### Exercise brief:
In the passage about The Lovely Bones below, where did the writer and the girl have their long discussions about the book?

### Document passage:
_ _ _ _ _ _ _
The second book is one that most Fluther members are probably familiar with, because it was a bestseller for a long time and was recently made into a movie. This book was The Lovely Bones, by Alice Sebold. I first read this one around the same time I read Perks. The girl I loved at the time and I read it together and had long discussions in the park over ice cream about the nature of life and death and love and whether we believed in Heaven or not. Times would quickly change, but The Lovely Bones was still probably the biggest influence for me in writing my own novel. Every time I read it now, I think back on those days when I’d lay back in the swings in the park with a girl I loved dearly but would never get to touch and talk about how, from upside down, the trees looked like they took root in the sky. I was a much different person in these times. More emotionally intuitive, and more connected with people… before I became fixated on seeking adventure and was more interested in finding love. I read these books whenever I want to remember what that was like.
_ _ _ _ _ _ _
### Recorded data:
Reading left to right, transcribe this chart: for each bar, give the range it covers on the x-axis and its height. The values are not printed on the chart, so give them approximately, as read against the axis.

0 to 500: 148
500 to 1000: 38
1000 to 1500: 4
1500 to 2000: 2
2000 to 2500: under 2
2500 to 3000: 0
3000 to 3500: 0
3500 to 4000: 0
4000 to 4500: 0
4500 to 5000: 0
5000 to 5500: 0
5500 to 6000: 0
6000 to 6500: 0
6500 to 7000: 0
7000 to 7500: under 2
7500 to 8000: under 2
_ _ _ _ _ _ _
### Solved exercise:
In the park, over ice cream.